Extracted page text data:
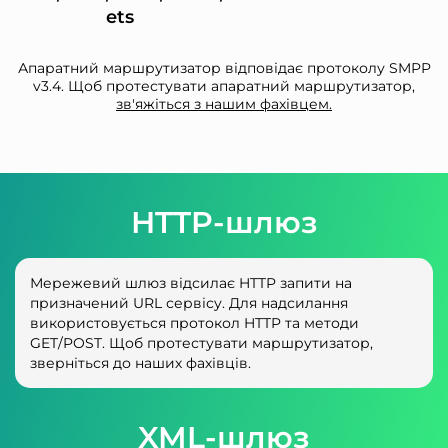
ets
Апаратний маршрутизатор відповідає протоколу SMPP
v3.4. Щоб протестувати апаратний маршрутизатор,
зв'яжіться з нашим фахівцем.
HTTP-шлюз
Мережевий шлюз відсилає HTTP запити на
призначений URL сервісу. Для надсилання
використовується протокол HTTP та методи
GET/POST. Щоб протестувати маршрутизатор,
зверніться до наших фахівців.
XML-шлюз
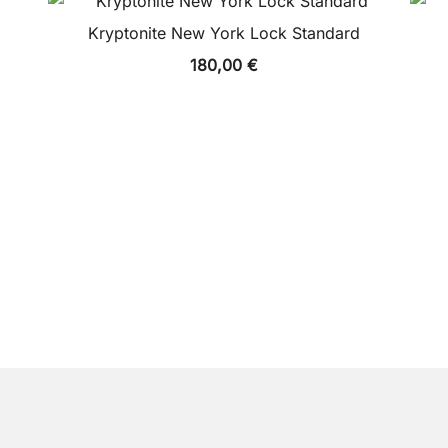
Kryptonite New York Lock Standard
180,00
€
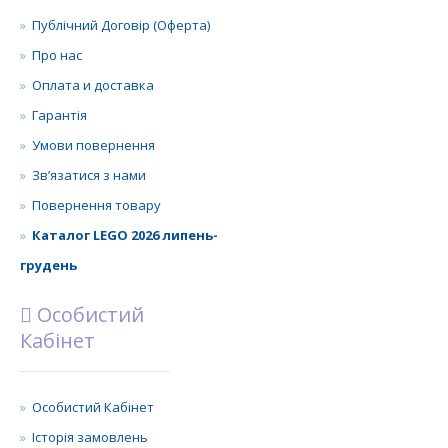
Публічний Договір (Оферта)
Про нас
Оплата и доставка
Гарантія
Умови повернення
Зв’язатися з нами
Повернення товару
Каталог LEGO 2026 липень-
грудень
Особистий
Кабінет
Особистий Кабінет
Історія замовлень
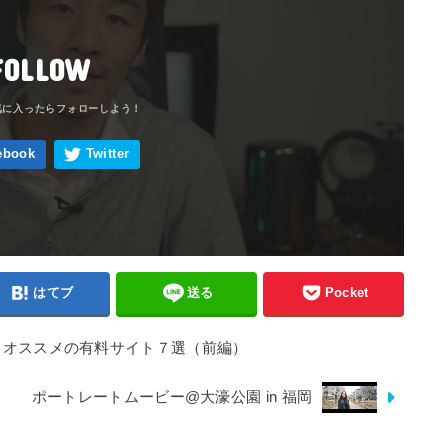
FOLLOW
はてブ
送る
Pocket
るオススメの有料サイト７選（前編）
ポートレートムービー@大濠公園 in 福岡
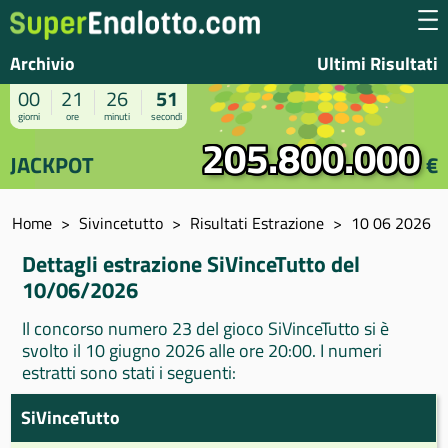
Archivio
Ultimi Risultati
00
21
26
51
giorni
ore
minuti
secondi
205.800.000
JACKPOT
€
Home
Sivincetutto
Risultati Estrazione
10 06 2026
Dettagli estrazione SiVinceTutto del
10/06/2026
Il concorso numero 23 del gioco SiVinceTutto si è
svolto il 10 giugno 2026 alle ore 20:00. I numeri
estratti sono stati i seguenti:
SiVinceTutto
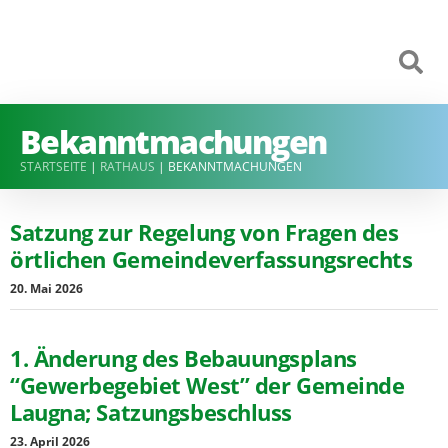
Bekanntmachungen
STARTSEITE
|
RATHAUS
|
BEKANNTMACHUNGEN
Satzung zur Regelung von Fragen des
örtlichen Gemeindeverfassungsrechts
20. Mai 2026
1. Änderung des Bebauungsplans
“Gewerbegebiet West” der Gemeinde
Laugna; Satzungsbeschluss
23. April 2026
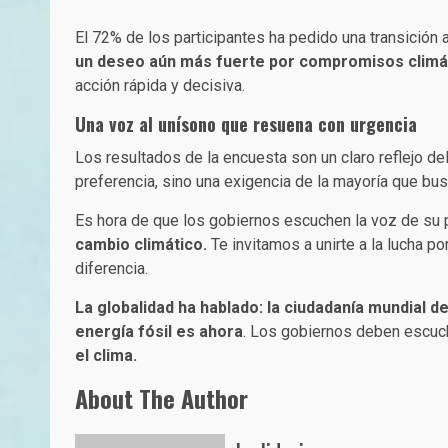
El 72% de los participantes ha pedido una transición
un deseo aún más fuerte por compromisos climá
acción rápida y decisiva.
Una voz al unísono que resuena con urgencia
Los resultados de la encuesta son un claro reflejo del
preferencia, sino una exigencia de la mayoría que bus
Es hora de que los gobiernos escuchen la voz de su 
cambio climático.
Te invitamos a unirte a la lucha p
diferencia.
La globalidad ha hablado: la ciudadanía mundial 
energía fósil es ahora
. Los gobiernos deben escuch
el clima.
About The Author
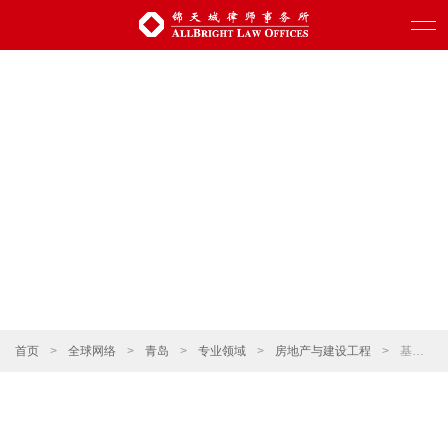
首页
>
全球网络
>
青岛
>
专业领域
>
房地产与建设工程
>
基础设施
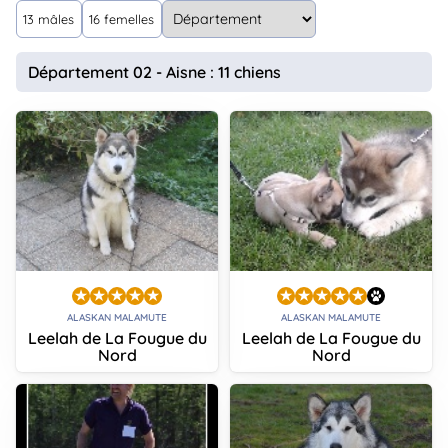
animo
13 mâles
16 femelles
Connexion
Ou
Département 02 - Aisne : 11 chiens
éez
tre
mpte
ALASKAN MALAMUTE
ALASKAN MALAMUTE
Leelah de La Fougue du
Leelah de La Fougue du
Nord
Nord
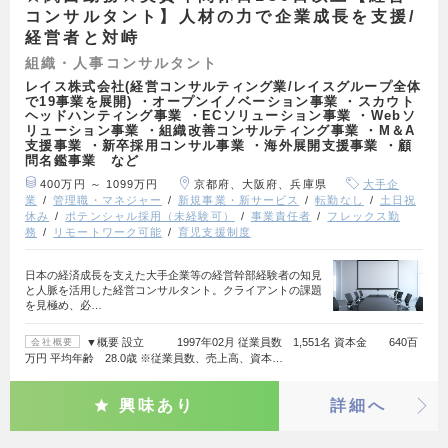
コンサルタント】人材の力で企業成長を支援/
経営者と対峙
組織・人事コンサルタント
レイス株式会社(経営コンサルティング業/レイスグループ全体
で19事業を展開) ・オープンイノベーション事業 ・スカウト
ヘッドハンティング事業 ・ECソリューション事業 ・Webソ
リューション事業 ・組織改善コンサルティング事業 ・M＆A
支援事業 ・新卒採用コンサル事業 ・海外展開支援事業 ・顧
問名鑑事業 など
400万円 ～ 1099万円
京都府、大阪府、兵庫県
大手企
業
管理職・マネジャー
新規事業・新サービス
転勤なし
土日祝
休み
ポテンシャル採用（未経験可）
事業責任者
フレックス勤
務
リモートワーク可能
育児支援制度
日本の経済成長を支えた大手企業等の経営幹部経験者の知見
と人脈を活用した経営コンサルタント。クライアントの課題
を見極め、必…
▼概要 設立 1997年02月 従業員数 1,551名 資本金 640百
会社概要
万円 平均年齢 28.0歳 ※従業員数、売上高、資本…
興味あり
詳細へ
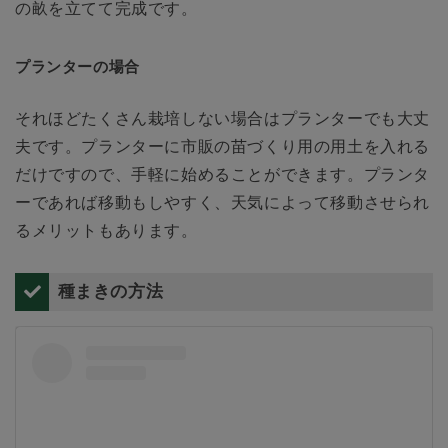
の畝を立てて完成です。
プランターの場合
それほどたくさん栽培しない場合はプランターでも大丈
夫です。プランターに市販の苗づくり用の用土を入れる
だけですので、手軽に始めることができます。プランタ
ーであれば移動もしやすく、天気によって移動させられ
るメリットもあります。
種まきの方法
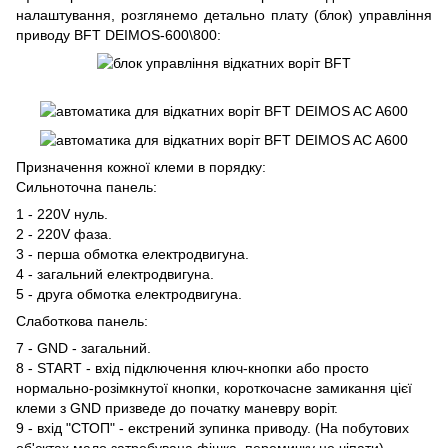
налаштування, розглянемо детально плату (блок) управління
приводу BFT DEIMOS-600\800:
Призначення кожної клеми в порядку:
Сильноточна панель:
1 - 220V нуль.
2 - 220V фаза.
3 - перша обмотка електродвигуна.
4 - загальний електродвигуна.
5 - друга обмотка електродвигуна.
Слаботкова панель:
7 - GND - загальний.
8 - START - вхід підключення ключ-кнопки або просто
нормально-розімкнутої кнопки, короткочасне замикання цієї
клеми з GND призведе до початку маневру воріт.
9 - вхід "СТОП" - екстрений зупинка приводу. (На побутових
об'єктах мало затребувана фішка, перемичку не чіпати)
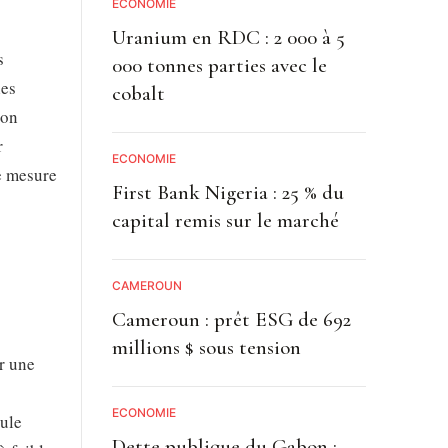
ECONOMIE
Uranium en RDC : 2 000 à 5
s
000 tonnes parties avec le
les
cobalt
lon
r
ECONOMIE
e mesure
First Bank Nigeria : 25 % du
capital remis sur le marché
CAMEROUN
Cameroun : prêt ESG de 692
millions $ sous tension
r une
ECONOMIE
eule
Dette publique du Gabon :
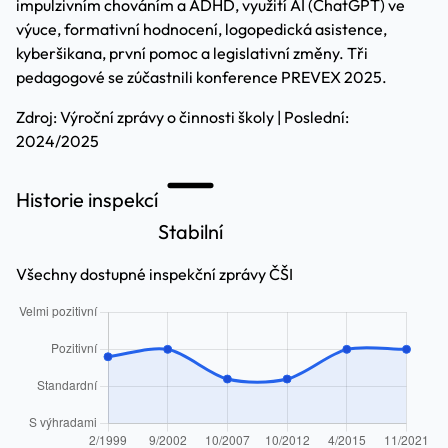
impulzivním chováním a ADHD, využití AI (ChatGPT) ve
výuce, formativní hodnocení, logopedická asistence,
kyberšikana, první pomoc a legislativní změny. Tři
pedagogové se zúčastnili konference PREVEX 2025.
Zdroj: Výroční zprávy o činnosti školy | Poslední:
2024/2025
Historie inspekcí
Stabilní
Všechny dostupné inspekční zprávy ČŠI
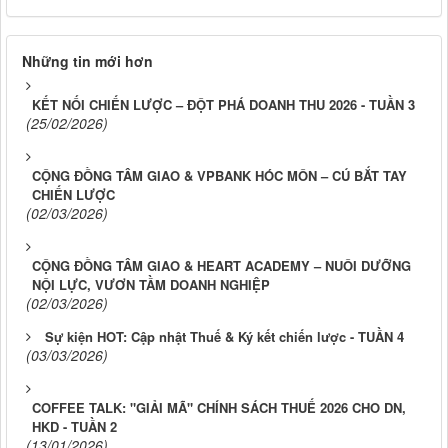
Những tin mới hơn
KẾT NỐI CHIẾN LƯỢC – ĐỘT PHÁ DOANH THU 2026 - TUẦN 3
(25/02/2026)
CỘNG ĐỒNG TÂM GIAO & VPBANK HÓC MÔN – CÚ BẮT TAY
CHIẾN LƯỢC
(02/03/2026)
CỘNG ĐỒNG TÂM GIAO & HEART ACADEMY – NUÔI DƯỠNG
NỘI LỰC, VƯƠN TẦM DOANH NGHIỆP
(02/03/2026)
Sự kiện HOT: Cập nhật Thuế & Ký kết chiến lược - TUẦN 4
(03/03/2026)
COFFEE TALK: "GIẢI MÃ" CHÍNH SÁCH THUẾ 2026 CHO DN,
HKD - TUẦN 2
(13/01/2026)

What you have to do:
Where the string "приводу" occurs in the data, return the whole line.

Written response:
приводу BFT DEIMOS-600\800:
9 - вхід "СТОП" - екстрений зупинка приводу. (На побутових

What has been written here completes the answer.